::: RECORDS FOR THIS EXERCISE :::
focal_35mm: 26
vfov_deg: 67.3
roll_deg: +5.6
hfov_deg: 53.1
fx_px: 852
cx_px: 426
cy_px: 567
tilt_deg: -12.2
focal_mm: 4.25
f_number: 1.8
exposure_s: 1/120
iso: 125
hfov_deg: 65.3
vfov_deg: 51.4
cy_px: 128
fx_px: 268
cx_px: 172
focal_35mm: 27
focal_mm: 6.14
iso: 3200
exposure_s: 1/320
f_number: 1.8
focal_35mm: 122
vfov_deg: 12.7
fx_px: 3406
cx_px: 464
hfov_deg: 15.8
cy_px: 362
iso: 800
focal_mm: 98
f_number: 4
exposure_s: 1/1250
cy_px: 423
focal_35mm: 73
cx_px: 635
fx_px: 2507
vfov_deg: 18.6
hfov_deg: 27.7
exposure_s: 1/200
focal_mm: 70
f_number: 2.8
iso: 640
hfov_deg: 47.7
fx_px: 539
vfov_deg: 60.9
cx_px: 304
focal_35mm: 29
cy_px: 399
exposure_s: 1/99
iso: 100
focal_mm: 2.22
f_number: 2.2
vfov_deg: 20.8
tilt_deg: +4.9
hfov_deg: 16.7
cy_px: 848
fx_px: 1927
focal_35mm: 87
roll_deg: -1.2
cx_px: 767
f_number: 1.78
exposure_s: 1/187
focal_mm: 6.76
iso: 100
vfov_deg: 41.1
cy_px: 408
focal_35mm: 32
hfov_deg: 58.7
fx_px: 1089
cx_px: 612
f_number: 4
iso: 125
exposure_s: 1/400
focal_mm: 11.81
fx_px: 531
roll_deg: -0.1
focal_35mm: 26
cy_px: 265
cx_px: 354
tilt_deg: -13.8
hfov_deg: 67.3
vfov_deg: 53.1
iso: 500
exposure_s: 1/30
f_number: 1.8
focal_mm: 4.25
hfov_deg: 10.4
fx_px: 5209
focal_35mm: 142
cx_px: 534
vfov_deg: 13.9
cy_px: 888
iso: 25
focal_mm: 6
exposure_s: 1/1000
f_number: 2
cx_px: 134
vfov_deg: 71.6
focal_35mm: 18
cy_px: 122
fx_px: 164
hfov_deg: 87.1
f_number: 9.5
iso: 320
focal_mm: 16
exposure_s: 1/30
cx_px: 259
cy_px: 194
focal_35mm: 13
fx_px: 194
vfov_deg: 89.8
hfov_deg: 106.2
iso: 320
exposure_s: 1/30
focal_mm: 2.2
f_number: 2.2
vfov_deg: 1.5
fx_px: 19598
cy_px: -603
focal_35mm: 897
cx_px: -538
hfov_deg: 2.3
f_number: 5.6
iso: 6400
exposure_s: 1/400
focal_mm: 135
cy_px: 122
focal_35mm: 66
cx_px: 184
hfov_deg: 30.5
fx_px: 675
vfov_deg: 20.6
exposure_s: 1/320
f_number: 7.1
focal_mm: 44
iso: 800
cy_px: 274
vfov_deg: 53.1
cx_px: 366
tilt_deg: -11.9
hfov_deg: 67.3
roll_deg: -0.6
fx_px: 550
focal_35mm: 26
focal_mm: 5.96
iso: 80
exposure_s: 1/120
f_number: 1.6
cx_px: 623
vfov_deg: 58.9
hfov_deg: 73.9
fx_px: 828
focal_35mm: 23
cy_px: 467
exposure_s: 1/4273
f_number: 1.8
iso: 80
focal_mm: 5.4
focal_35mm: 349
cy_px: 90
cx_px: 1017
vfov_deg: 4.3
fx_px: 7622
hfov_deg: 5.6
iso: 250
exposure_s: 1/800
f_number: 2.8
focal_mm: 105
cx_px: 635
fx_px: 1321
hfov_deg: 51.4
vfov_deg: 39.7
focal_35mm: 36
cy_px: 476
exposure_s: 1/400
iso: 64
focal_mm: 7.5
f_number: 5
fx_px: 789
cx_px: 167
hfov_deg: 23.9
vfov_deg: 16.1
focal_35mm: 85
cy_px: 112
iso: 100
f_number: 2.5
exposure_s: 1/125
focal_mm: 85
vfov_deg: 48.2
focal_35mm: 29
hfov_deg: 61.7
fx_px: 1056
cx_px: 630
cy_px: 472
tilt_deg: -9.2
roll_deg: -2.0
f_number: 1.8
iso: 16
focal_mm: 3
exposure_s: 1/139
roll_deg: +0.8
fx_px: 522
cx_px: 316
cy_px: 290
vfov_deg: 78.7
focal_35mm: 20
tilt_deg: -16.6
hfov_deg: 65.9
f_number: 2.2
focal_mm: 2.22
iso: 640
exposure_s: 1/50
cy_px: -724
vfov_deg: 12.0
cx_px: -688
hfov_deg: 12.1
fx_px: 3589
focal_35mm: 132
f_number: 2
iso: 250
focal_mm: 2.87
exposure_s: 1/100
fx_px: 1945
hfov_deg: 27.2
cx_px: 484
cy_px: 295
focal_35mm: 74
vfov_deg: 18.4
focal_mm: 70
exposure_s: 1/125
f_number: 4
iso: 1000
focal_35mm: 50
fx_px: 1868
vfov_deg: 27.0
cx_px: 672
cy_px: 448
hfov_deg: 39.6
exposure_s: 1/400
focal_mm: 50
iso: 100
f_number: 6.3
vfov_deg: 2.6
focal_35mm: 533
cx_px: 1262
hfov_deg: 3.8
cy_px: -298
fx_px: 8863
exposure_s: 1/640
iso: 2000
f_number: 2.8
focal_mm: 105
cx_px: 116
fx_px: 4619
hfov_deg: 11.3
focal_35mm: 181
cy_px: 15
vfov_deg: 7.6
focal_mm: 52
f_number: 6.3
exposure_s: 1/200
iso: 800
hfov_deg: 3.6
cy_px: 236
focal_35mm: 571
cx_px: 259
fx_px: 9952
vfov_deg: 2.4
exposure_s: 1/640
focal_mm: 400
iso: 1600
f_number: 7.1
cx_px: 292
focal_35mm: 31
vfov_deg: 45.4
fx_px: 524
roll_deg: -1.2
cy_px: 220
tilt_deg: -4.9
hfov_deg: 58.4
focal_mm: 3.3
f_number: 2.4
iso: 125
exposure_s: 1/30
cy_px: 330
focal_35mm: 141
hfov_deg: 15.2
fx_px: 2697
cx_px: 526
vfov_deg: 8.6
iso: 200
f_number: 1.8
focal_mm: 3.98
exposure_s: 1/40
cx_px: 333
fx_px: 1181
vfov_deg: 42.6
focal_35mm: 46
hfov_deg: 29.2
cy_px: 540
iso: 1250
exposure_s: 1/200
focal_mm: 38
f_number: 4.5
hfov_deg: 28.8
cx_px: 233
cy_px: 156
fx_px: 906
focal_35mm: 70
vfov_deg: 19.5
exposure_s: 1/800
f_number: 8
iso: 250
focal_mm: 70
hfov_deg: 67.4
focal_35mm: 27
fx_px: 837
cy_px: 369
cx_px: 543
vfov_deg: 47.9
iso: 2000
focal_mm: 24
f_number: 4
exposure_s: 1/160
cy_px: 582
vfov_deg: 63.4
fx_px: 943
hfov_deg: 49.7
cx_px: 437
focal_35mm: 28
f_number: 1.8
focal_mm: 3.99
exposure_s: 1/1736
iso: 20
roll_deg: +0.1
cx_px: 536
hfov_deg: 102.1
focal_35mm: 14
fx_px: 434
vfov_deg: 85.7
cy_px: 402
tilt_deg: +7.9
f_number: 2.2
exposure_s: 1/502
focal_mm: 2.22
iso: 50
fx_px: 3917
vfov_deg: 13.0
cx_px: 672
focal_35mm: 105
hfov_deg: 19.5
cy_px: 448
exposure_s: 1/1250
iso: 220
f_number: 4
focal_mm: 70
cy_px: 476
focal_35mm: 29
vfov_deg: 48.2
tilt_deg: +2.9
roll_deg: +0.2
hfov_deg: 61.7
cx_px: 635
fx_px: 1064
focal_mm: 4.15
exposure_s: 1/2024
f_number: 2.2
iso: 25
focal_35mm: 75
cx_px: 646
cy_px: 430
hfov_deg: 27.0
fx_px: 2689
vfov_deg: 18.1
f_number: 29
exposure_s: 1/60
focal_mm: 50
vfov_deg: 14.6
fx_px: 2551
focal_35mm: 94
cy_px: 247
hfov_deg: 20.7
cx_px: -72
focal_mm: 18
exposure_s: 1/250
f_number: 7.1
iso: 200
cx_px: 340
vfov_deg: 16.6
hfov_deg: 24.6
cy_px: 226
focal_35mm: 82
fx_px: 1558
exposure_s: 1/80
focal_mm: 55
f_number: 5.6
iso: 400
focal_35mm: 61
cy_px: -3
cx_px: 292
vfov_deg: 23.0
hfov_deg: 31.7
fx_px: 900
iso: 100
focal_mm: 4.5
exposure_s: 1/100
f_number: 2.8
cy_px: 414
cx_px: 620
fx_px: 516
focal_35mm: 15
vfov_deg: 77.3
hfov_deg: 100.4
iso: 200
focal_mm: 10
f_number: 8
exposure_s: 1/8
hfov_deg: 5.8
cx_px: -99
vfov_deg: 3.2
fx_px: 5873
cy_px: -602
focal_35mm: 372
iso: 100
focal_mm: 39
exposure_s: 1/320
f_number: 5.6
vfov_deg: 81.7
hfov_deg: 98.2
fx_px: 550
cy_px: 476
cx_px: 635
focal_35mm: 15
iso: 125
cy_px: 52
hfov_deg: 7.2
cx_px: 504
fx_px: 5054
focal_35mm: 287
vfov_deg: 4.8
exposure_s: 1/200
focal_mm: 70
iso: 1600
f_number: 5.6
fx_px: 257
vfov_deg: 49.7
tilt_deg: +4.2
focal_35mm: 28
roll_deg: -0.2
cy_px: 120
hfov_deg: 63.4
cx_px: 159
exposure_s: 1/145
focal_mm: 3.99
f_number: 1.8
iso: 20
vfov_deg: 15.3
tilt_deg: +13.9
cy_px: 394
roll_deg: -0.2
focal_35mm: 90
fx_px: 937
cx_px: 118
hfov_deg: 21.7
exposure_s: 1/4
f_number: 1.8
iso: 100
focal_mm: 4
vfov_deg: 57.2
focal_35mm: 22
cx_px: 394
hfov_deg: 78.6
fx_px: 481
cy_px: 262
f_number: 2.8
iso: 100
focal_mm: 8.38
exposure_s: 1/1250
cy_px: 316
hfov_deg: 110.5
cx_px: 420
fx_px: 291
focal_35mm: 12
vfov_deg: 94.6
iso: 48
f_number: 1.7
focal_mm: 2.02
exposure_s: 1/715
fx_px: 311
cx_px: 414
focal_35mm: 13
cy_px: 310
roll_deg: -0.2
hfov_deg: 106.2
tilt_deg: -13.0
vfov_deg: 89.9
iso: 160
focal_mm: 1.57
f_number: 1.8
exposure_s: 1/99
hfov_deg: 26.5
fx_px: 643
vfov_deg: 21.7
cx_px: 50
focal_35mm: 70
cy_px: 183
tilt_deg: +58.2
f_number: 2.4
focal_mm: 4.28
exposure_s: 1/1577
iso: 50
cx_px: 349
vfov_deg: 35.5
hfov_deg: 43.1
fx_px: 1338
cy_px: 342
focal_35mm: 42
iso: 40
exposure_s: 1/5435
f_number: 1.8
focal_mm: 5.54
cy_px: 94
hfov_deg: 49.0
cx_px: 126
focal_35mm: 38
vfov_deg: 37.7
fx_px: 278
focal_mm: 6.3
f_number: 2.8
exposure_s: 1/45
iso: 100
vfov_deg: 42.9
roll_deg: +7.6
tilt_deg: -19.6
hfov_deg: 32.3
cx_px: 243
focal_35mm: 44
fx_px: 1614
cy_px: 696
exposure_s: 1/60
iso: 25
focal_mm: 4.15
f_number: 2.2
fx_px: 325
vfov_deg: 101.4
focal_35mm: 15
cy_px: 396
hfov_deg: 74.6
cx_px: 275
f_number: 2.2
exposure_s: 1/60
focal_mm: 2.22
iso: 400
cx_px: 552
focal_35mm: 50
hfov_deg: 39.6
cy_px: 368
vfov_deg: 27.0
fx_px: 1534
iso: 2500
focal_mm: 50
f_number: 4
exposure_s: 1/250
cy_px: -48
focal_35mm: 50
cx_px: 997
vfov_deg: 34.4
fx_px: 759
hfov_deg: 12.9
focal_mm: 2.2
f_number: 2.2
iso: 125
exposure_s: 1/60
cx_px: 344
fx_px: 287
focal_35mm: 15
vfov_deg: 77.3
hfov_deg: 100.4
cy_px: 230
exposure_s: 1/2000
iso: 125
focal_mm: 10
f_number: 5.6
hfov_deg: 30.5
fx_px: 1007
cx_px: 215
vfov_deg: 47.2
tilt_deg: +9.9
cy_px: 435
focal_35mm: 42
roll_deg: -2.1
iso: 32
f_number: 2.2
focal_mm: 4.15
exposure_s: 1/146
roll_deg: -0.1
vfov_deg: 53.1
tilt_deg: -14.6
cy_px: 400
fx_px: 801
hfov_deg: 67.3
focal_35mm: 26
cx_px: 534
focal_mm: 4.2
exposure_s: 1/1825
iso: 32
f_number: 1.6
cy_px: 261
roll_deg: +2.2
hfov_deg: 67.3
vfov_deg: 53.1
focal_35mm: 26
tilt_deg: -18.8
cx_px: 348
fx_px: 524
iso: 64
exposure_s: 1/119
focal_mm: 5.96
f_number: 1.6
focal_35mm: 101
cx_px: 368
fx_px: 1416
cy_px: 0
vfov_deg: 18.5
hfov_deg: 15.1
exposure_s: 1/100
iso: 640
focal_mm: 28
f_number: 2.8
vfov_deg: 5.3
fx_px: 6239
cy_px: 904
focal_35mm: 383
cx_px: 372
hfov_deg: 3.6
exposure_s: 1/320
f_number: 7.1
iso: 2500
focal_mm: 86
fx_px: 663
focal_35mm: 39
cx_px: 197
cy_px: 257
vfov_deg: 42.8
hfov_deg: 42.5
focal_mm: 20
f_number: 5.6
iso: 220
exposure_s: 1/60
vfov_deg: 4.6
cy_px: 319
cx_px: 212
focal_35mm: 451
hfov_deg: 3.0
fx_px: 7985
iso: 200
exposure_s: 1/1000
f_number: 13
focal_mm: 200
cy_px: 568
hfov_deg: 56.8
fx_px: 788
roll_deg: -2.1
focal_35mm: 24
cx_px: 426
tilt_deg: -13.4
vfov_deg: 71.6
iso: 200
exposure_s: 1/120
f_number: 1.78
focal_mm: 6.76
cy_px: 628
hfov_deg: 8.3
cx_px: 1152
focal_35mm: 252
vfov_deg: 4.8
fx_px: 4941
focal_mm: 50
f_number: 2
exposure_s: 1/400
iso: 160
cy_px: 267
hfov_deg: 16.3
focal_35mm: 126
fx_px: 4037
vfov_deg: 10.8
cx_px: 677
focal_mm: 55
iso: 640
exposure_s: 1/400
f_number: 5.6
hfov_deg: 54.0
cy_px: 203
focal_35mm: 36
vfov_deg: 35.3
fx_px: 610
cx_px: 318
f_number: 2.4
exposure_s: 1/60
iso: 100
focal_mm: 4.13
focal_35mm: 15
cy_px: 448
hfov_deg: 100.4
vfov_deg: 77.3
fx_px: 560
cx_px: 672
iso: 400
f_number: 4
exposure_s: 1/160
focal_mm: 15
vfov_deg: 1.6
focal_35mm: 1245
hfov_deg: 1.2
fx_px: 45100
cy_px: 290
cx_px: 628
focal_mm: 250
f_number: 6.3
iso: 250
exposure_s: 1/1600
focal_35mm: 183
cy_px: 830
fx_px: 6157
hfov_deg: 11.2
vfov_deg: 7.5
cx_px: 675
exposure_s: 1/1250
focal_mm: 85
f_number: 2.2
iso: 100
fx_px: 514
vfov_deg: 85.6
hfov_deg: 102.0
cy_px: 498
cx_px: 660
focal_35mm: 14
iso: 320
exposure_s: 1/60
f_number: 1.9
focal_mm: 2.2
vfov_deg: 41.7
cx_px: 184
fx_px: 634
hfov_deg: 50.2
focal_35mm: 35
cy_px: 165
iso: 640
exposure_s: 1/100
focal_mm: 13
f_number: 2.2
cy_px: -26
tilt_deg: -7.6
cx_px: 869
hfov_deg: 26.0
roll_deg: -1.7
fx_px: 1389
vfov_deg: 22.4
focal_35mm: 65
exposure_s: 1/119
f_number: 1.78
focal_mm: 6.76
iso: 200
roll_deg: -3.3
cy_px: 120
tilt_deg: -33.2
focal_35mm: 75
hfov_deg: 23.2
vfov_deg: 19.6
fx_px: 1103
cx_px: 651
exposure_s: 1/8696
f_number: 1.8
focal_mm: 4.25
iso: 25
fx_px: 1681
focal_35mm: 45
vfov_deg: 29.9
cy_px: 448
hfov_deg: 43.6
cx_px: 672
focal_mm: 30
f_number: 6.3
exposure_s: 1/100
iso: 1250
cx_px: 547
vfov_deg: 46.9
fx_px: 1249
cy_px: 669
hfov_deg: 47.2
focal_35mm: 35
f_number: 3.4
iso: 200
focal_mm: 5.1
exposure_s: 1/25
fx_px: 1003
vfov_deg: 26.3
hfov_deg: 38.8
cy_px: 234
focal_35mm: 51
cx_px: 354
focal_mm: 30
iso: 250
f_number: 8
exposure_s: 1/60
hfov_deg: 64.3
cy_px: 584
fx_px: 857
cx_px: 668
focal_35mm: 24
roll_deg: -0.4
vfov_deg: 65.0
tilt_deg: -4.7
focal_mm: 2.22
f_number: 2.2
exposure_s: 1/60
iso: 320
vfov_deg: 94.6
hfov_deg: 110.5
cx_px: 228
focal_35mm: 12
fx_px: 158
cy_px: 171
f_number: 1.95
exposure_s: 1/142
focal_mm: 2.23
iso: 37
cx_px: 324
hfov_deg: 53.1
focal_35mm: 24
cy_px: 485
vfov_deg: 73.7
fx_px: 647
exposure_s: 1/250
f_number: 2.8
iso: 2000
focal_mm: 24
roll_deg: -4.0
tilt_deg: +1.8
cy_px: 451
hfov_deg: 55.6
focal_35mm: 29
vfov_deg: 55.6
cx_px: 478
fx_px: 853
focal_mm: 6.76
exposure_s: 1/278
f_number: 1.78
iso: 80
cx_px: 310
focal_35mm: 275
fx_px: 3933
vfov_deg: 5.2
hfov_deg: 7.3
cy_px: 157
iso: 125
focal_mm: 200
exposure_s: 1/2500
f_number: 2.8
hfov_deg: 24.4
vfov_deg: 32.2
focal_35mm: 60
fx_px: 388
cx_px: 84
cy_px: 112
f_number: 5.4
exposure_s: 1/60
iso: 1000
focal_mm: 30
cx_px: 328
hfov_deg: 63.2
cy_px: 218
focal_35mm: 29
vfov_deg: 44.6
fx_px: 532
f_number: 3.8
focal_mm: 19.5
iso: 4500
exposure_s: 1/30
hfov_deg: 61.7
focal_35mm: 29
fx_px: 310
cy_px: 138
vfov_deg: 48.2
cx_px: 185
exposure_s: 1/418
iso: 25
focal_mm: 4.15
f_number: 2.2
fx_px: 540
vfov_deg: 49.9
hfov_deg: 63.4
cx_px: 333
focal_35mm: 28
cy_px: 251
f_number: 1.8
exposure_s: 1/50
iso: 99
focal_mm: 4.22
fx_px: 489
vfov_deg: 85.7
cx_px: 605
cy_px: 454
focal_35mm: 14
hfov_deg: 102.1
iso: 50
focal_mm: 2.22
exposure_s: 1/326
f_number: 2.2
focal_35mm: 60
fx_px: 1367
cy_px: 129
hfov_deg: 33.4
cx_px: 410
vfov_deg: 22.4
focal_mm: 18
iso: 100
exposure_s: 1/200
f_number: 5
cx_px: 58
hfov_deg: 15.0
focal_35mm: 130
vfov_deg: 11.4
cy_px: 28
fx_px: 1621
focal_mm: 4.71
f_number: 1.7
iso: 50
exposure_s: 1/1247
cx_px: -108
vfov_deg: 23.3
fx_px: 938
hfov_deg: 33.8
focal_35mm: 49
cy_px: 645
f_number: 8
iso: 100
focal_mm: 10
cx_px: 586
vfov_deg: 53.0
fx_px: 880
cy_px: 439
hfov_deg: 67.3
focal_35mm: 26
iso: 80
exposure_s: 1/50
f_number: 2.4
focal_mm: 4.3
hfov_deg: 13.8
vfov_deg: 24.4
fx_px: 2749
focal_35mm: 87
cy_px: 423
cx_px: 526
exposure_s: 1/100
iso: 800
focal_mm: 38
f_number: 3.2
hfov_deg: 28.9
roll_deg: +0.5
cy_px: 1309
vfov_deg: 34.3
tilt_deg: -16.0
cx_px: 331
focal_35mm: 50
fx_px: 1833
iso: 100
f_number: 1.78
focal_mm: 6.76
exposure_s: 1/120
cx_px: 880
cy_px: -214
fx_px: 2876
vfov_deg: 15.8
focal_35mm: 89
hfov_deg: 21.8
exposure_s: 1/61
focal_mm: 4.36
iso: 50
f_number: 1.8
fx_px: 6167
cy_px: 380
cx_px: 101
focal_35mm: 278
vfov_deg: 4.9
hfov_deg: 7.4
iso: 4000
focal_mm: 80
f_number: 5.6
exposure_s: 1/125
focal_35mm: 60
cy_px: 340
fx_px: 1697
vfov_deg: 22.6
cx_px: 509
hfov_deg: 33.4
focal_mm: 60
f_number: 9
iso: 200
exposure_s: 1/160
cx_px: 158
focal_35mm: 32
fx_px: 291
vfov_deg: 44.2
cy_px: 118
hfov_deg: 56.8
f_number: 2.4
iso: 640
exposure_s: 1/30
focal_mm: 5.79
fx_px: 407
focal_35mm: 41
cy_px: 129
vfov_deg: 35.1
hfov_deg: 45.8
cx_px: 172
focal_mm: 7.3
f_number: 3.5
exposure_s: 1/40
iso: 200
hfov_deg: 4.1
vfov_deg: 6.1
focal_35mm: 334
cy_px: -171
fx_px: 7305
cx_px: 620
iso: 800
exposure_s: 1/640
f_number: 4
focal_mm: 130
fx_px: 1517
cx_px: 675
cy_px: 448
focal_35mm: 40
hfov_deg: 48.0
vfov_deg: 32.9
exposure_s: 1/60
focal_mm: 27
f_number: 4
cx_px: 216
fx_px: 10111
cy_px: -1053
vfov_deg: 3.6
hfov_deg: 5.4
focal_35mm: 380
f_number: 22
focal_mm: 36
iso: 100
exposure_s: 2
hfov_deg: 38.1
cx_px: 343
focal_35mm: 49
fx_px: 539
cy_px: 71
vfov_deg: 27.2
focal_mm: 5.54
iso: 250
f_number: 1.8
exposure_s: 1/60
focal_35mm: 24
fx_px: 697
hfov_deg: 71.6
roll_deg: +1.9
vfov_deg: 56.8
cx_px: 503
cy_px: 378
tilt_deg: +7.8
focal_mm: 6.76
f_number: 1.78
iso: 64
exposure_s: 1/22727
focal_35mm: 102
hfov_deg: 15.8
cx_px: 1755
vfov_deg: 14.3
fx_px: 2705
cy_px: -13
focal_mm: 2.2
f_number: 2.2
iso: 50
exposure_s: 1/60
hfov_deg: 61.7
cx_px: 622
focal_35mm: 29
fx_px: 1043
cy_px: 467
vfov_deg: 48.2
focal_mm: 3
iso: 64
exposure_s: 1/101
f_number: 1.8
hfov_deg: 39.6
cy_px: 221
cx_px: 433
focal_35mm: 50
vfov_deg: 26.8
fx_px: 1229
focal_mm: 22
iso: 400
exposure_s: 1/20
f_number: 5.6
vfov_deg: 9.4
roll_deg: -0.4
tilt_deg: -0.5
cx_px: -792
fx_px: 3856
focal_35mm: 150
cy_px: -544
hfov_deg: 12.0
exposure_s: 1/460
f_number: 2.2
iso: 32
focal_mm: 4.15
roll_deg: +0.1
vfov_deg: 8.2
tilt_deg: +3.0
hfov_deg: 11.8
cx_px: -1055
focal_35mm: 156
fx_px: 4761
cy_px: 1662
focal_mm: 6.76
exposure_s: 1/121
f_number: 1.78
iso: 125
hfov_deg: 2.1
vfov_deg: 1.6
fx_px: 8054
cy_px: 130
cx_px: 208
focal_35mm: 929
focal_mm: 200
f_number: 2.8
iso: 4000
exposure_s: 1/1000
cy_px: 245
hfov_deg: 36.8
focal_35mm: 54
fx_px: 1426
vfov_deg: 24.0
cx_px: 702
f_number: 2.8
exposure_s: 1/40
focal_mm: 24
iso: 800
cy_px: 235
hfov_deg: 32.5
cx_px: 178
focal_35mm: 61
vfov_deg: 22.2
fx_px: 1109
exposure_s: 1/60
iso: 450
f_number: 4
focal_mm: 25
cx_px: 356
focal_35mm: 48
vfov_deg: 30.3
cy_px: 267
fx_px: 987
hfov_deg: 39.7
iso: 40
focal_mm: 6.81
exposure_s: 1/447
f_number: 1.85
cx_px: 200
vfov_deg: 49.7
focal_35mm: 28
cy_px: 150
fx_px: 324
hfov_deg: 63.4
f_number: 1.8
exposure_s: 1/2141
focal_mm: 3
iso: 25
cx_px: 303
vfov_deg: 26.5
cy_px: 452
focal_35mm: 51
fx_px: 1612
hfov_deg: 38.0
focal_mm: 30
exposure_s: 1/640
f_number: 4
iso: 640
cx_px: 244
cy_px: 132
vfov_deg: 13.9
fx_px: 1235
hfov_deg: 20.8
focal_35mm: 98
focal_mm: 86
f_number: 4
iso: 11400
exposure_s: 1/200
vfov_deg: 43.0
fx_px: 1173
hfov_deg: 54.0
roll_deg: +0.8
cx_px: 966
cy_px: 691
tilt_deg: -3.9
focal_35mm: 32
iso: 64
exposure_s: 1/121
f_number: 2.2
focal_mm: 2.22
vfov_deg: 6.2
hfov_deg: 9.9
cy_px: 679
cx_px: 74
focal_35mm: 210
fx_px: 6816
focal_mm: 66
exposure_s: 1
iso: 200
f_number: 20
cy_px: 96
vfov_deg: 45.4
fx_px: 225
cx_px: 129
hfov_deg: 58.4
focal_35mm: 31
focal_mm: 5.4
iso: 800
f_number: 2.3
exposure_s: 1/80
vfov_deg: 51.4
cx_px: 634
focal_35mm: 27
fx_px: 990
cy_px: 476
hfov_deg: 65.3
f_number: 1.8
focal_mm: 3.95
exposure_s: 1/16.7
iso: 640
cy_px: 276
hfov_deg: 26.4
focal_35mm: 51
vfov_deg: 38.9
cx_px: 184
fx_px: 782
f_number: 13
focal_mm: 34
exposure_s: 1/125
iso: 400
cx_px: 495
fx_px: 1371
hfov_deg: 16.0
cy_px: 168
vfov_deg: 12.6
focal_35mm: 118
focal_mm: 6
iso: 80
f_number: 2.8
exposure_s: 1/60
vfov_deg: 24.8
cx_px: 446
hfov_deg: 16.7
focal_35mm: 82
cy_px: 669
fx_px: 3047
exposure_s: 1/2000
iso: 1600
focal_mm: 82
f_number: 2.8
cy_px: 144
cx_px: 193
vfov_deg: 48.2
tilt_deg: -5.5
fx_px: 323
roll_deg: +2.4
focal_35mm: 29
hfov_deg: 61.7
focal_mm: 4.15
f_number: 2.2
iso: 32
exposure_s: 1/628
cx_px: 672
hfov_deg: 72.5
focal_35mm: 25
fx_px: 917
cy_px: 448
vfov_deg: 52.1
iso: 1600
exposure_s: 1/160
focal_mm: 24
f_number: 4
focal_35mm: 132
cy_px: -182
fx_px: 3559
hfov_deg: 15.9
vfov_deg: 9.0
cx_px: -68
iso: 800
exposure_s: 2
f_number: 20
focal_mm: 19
:::
ACTION ITEM:
What you return should be the lines from the start of the data through the line with "exposure_s: 1/187", quoted exactly and nothing more.

RESPONSE TO THIS EXERCISE:
focal_35mm: 26
vfov_deg: 67.3
roll_deg: +5.6
hfov_deg: 53.1
fx_px: 852
cx_px: 426
cy_px: 567
tilt_deg: -12.2
focal_mm: 4.25
f_number: 1.8
exposure_s: 1/120
iso: 125
hfov_deg: 65.3
vfov_deg: 51.4
cy_px: 128
fx_px: 268
cx_px: 172
focal_35mm: 27
focal_mm: 6.14
iso: 3200
exposure_s: 1/320
f_number: 1.8
focal_35mm: 122
vfov_deg: 12.7
fx_px: 3406
cx_px: 464
hfov_deg: 15.8
cy_px: 362
iso: 800
focal_mm: 98
f_number: 4
exposure_s: 1/1250
cy_px: 423
focal_35mm: 73
cx_px: 635
fx_px: 2507
vfov_deg: 18.6
hfov_deg: 27.7
exposure_s: 1/200
focal_mm: 70
f_number: 2.8
iso: 640
hfov_deg: 47.7
fx_px: 539
vfov_deg: 60.9
cx_px: 304
focal_35mm: 29
cy_px: 399
exposure_s: 1/99
iso: 100
focal_mm: 2.22
f_number: 2.2
vfov_deg: 20.8
tilt_deg: +4.9
hfov_deg: 16.7
cy_px: 848
fx_px: 1927
focal_35mm: 87
roll_deg: -1.2
cx_px: 767
f_number: 1.78
exposure_s: 1/187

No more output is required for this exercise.